The Tricky Issue of DNC Exemptions

One of the most important questions facing telemarketers is whether the calls they make for a campaign are exempt under one or more state do-not-call laws. This exemption question is critical given that an incorrect answer can bring substantial fines and penalties, which in turn can tarnish a telemarketer’s reputation.

The answer to this question is – it depends. With the recent enactment of DNC legislation in Kansas and Vermont, 25 states have DNC lists in place. To answer the exemption question, each state has the DNC law itself, other related statutes and very often a number of implementing regulations and rules that must be reviewed. In addition, many states have separate laws and regulations governing registration procedures for the privilege of conducting telemarketing within the state.

It is important to note that under many state laws, there are two sets of exemptions: telemarketer registration exemptions and DNC list exemptions. Generally, the former set of exemptions predates and is more numerous than the latter.

Registration exemptions are in place to offset existing registration fees many industries have to pay for the privilege of doing business in a particular state. When enacting telemarketer registration laws, the states took this into account and made these industries exempt from yet another set of fees. DNC list exemptions serve a different and more political purpose, representing the collective wisdom of state legislators regarding the merits of different telemarketing calls.

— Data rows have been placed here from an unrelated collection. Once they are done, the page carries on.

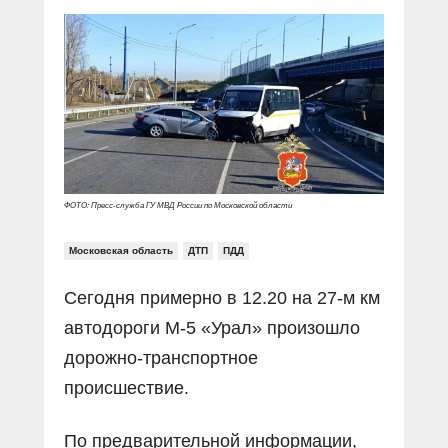
Прямой разговор
Социальные ролики
Газета «Щит и меч»
О ПОРТАЛЕ
В знании сила
Документальные фильмы
Журнал «Полиция России»
Специальный репортаж
Контакты
КиберПОСТОВОЙ
Вакансии
ФОТО: Пресс-служба ГУ МВД России по Московской области
Московская область
ДТП
ПДД
Сегодня примерно в 12.20 на 27-м км
автодороги М-5 «Урал» произошло
дорожно-транспортное
происшествие.
По предварительной информации,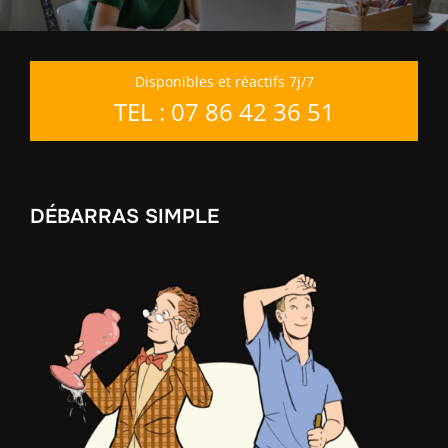
Disponibles et réactifs 7j/7
TEL : 07 86 42 36 51
DÉBARRAS SIMPLE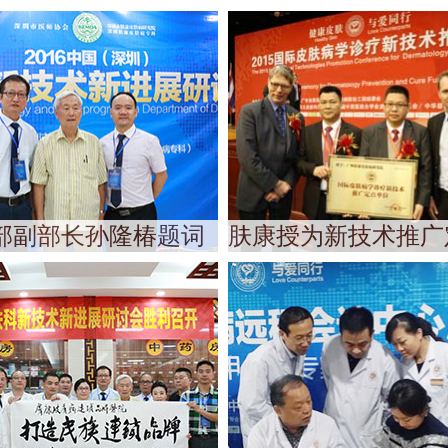
部副部长孙隆椿题词
肤康授为新技术推广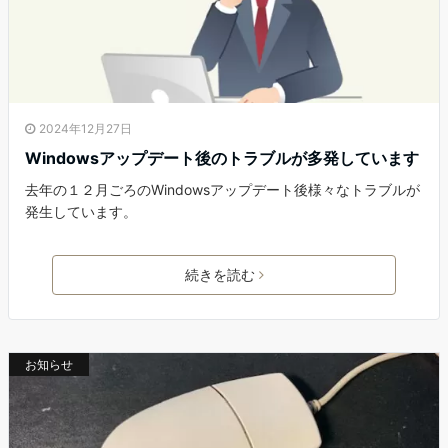
2024年12月27日
Windowsアップデート後のトラブルが多発しています
去年の１２月ごろのWindowsアップデート後様々なトラブルが
発生しています。
続きを読む
お知らせ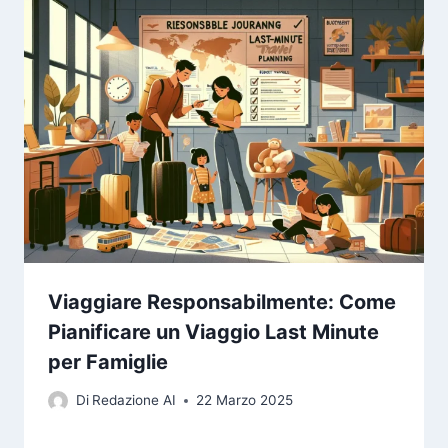
Viaggiare Responsabilmente: Come
Pianificare un Viaggio Last Minute
per Famiglie
Di
Redazione AI
22 Marzo 2025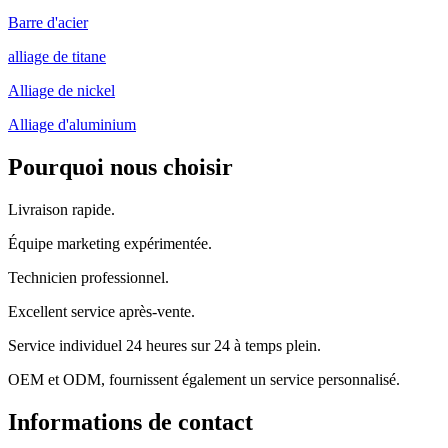
Barre d'acier
alliage de titane
Alliage de nickel
Alliage d'aluminium
Pourquoi nous choisir
Livraison rapide.
Équipe marketing expérimentée.
Technicien professionnel.
Excellent service après-vente.
Service individuel 24 heures sur 24 à temps plein.
OEM et ODM, fournissent également un service personnalisé.
Informations de contact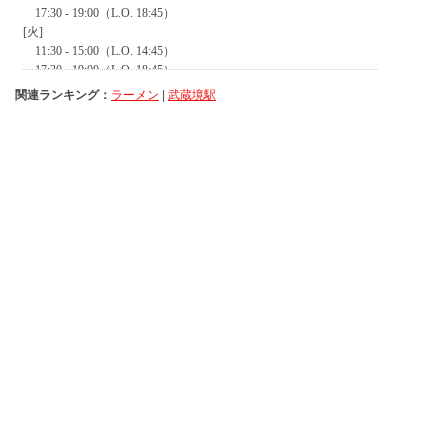
関連ランキング：
ラーメン
|
武蔵境駅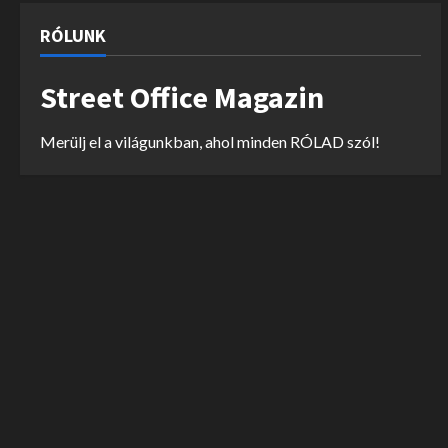
RÓLUNK
Street Office Magazin
Merülj el a világunkban, ahol minden RÓLAD szól!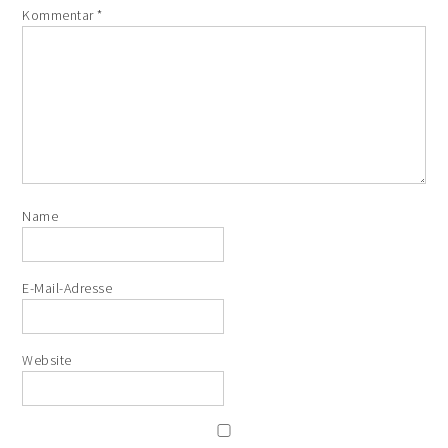
Kommentar
*
Name
E-Mail-Adresse
Website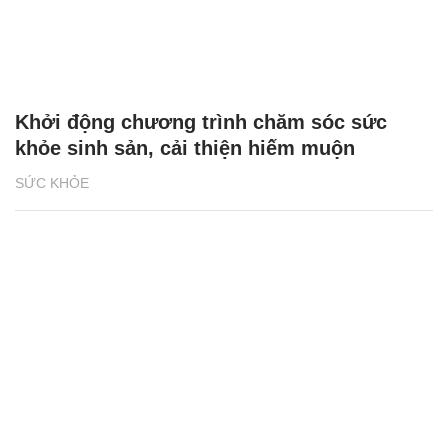
Khởi động chương trình chăm sóc sức
khỏe sinh sản, cải thiện hiếm muộn
SỨC KHỎE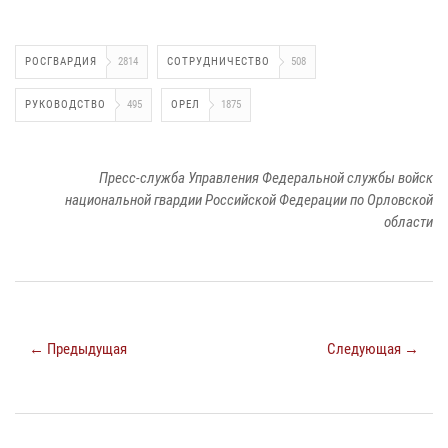
РОСГВАРДИЯ
2814
СОТРУДНИЧЕСТВО
508
РУКОВОДСТВО
495
ОРЕЛ
1875
Пресс-служба Управления Федеральной службы войск
национальной гвардии Российской Федерации по Орловской
области
← Предыдущая
Следующая →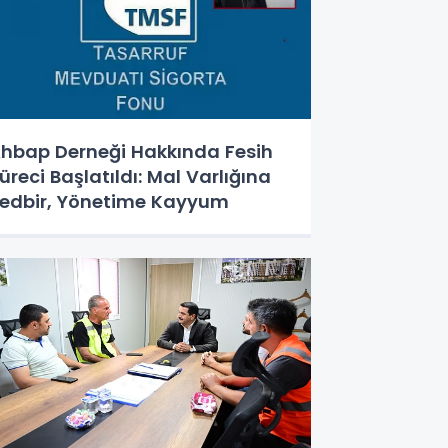
hbap Derneği Hakkında Fesih
üreci Başlatıldı: Mal Varlığına
edbir, Yönetime Kayyum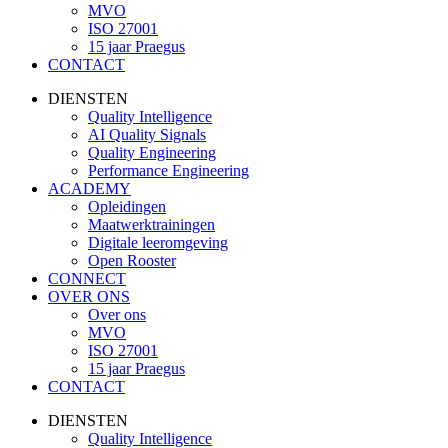
MVO
ISO 27001
15 jaar Praegus
CONTACT
DIENSTEN
Quality Intelligence
AI Quality Signals
Quality Engineering
Performance Engineering
ACADEMY
Opleidingen
Maatwerktrainingen
Digitale leeromgeving
Open Rooster
CONNECT
OVER ONS
Over ons
MVO
ISO 27001
15 jaar Praegus
CONTACT
DIENSTEN
Quality Intelligence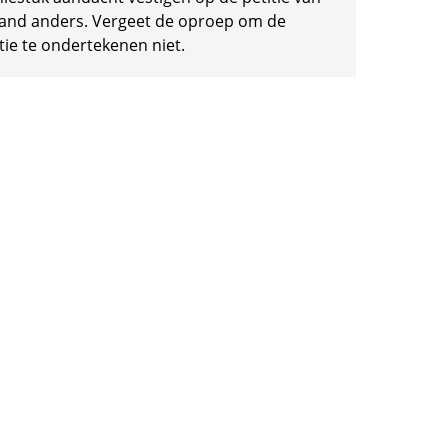
and anders. Vergeet de oproep om de
tie te ondertekenen niet.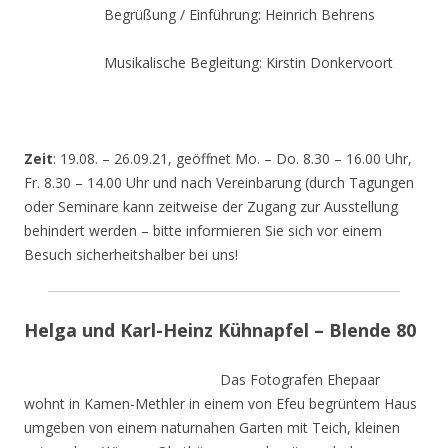
Begrüßung / Einführung: Heinrich Behrens
Musikalische Begleitung: Kirstin Donkervoort
Zeit
: 19.08. – 26.09.21, geöffnet Mo. – Do. 8.30 – 16.00 Uhr,
Fr. 8.30 – 14.00 Uhr und nach Vereinbarung (durch Tagungen
oder Seminare kann zeitweise der Zugang zur Ausstellung
behindert werden – bitte informieren Sie sich vor einem
Besuch sicherheitshalber bei uns!
Helga und Karl-Heinz Kühnapfel – Blende 80
Das Fotografen Ehepaar
wohnt in Kamen-Methler in einem von Efeu begrüntem Haus
umgeben von einem naturnahen Garten mit Teich, kleinen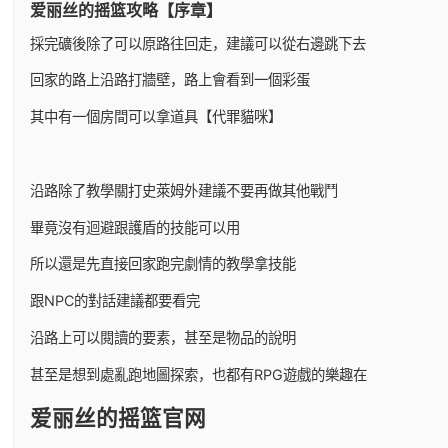
爱丽丝的摇篮攻略【序章】
採完礦後除了可以原路往回走，建議可以從右邊跳下去
回家的路上沿路打牆壁，路上會看到一個彩蛋
其中有一個房間可以拿道具【代罪貓咪】
沿路除了教學關打史萊姆外建議不要再做其他戰鬥
畢竟沒有迴避跟護盾的技能可以用
所以還是先直接回家跑完劇情的教學拿技能
跟NPC的對話建議都要看完
沿路上可以閱讀的要素，甚至是物品的說明
甚至是想到處亂跑地圖探索，也都有RPG遊戲的樂趣在
爱丽丝的摇篮官网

After identifying which part of the statute relates specifically to the DNC list (a task made easier by states that have launched DNC information Web sites), a telemarketer needs to look at what exemptions have been expressly identified by the state.

Embedded in the DNC list laws and regulations, however, are definitions of such key terms as “telemarketer” or “telephonic solicitation” or “telemarketing.” Depending upon the interpretation of these definitions, there may be, and most likely are, other exemptions. A number of states list exemptions on their DNC Web sites that do not appear in the DNC statute itself, based upon the regulatory agency’s interpretation of key definitions in the statute. Whether similar “definitional” exemptions exist for other types of calls beyond those already identified by the states is a crucial issue for telemarketers that will be addressed over time.

Finally, the exemptions themselves may have a definitional component as well, which may restrict the applicability of the exemption. For example, most states have expressly exempted calls made to people who have a business relationship with the company responsible for the calls. However, a telemarketer needs to look at how a particular state defines the term “business relationship.” The telemarketer also must consider the length of time the state allows between the last transaction with a customer and when the call is being made. For example, a call made to a prior customer who made a purchase 12 months before the call would be exempt in Arkansas, but not in Louisiana.

The sheer number of exemptions, along with associated definitional complexities, can make for treacherous telemarketing waters. Correct navigation, involving a careful review of all pertinent laws and regulations as well as the advice of counsel, will let telemarketers avoid the many compliance pitfalls in today’s DNC regulatory environment.